The Essential Question that guided our projects’ focus was:
Why do people value objects, artifacts, and artworks and select them for presentation?
The Essential Question asked in Anchor Standard 4 is pertinent to gallery/museum education where it is clearly demonstrated that selecting artwork for public display has meaning and relevance in our culture.
The following Core Art Anchor Standards provide an outline of the goals and objectives related to our broad programming.
Re: Anchor Standard #7 Perceive and analyze artistic work.
Re: Anchor Standard #8 Interpret intent and meaning in artistic work.
Docent led tours provide many opportunities for students to perceive, analyze and interpret meaning in artwork. Tours are designed for dialogue between the Docent and students to keep minds engaged and responsive to what is being viewed.
Cr: Anchor Standard #1 Generate and conceptualize artistic ideas and work.
Cr: Anchor Standard #2 Organize and develop artistic ideas and work.
Cn: Anchor Standard#10 Synthesize and relate knowledge and personal experiences to make art.
Cn: Anchor Standard #11 Relate artistic ideas and works with societal, cultural and historical context to deepen understanding.
The hands on art activity portion of Docent led tours, ASAP, a well as other special projects give students an outlet to put their own ideas into motion. During a tour they are relating to knowledge they just learned in the gallery about particular artists and artwork.

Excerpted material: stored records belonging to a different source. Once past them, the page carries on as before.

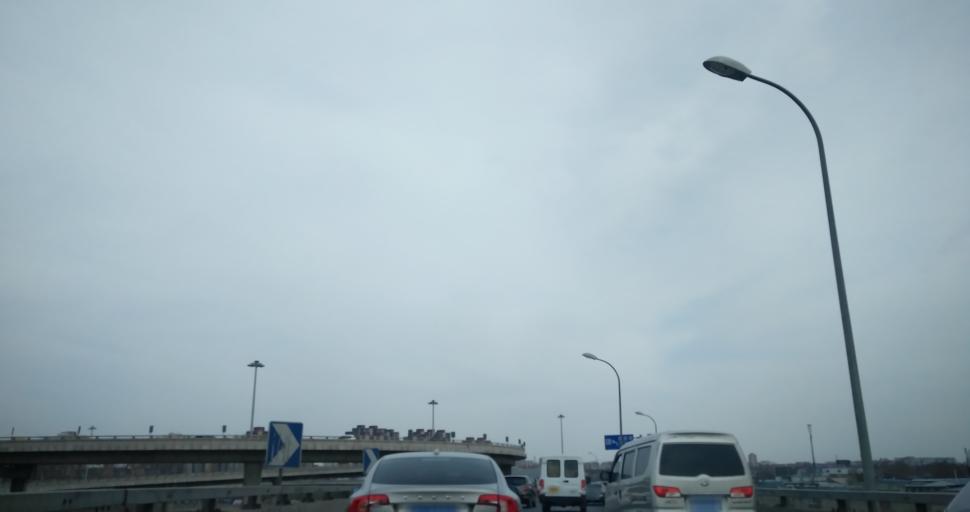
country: CN
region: Beijing
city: Dahongmen
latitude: 39.8314
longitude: 116.4181
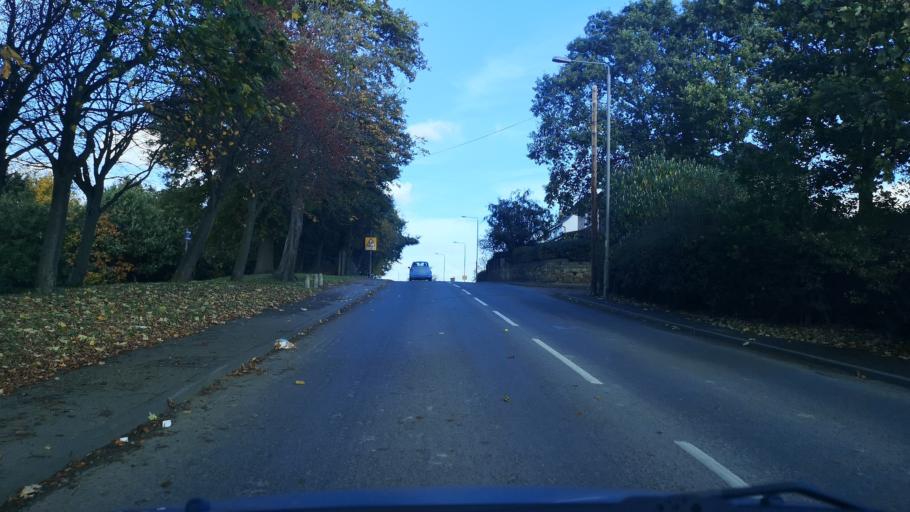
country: GB
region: England
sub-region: City and Borough of Wakefield
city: Featherstone
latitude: 53.6697
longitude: -1.3499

At the conclusion of the project, students responded to questions related to the identified Standards:
Whether a class visits the gallery multiple times in one year, or over the course of their k-12 education they are made aware of the relevance artists have in our current culture to communicate ideas through visual platforms. Youth are naturally insightful and observant, approaching artworks in a very honest and curious manner.
The program coordinator designs both internal and external assessments and evaluations for tours and lessons. During the tour, docents make formative assessments of the students understanding using Visual Thinking Strategies, and carefully formatted questions related to the tour material. They do not respond to the Essential Question directly, but tour and art lesson design ignites related dialogue.
This year, along with the gallery’s Idaho Artist theme, we offered a special in-class project called “Idaho Gems” that was open to any interested teacher. The students were asked to draw and write responses about themselves and about Idaho, and then sew those pages between two brightly colored pieces of gem shaped Mylar. Approximately 380 students completed the project over the year and their gems were added to a collaborative wall installation in our Children’s Studio. Students were excited to bring their family and friends to show them that they had art on display at the Prichard Art Gallery.
We want to inspire a creative life that will endure in our program participants. Our goal is to increase the tools students have to approach learning. There are visual learners who may not excel to their potential in a traditional school day. By giving them additional avenues to approach learning they can be successful and advance in school through an increased visual understanding. We have programs that provide deep engagement and create artistic growth over an extended time frame. We look at this framework as a “T,” broad and thin for some, in-depth for others. The goal is to give each a chance to use the arts in their lives and be involved citizens.
Our impact is documented though the artwork made in the art lesson in relation to the goals and objectives in the lesson plan. Following each class visit, teachers are given a feedback form that they fill out and mail back to the Ed. Coordinator.
Each year the Prichard Education Outreach Program builds on established relationships with youth and schools, as well as forges new relationships, and opens eyes to the exceptional resource a contemporary art gallery can be for a well-rounded education. This year we exhibited only artists that live in the state of Idaho. That theme alone was very empowering to the classes that visited. They were able to connect the state they live in to important artists who live and work there as well.
Through our programs, teachers and students are enriched through specialized tours and lessons that support the characteristics of a quality arts education curriculum, including opportunities to learn about art history, artists, and their cultures. Students engage in hands on activities that bring art to life and extend classroom instruction through direct response. With continued support we can keep meeting the needs for youth to examine and respond through the creative process of art making and observation. We always seek to increase the amount of individuals, classes, and schools that could benefit from access to our programs.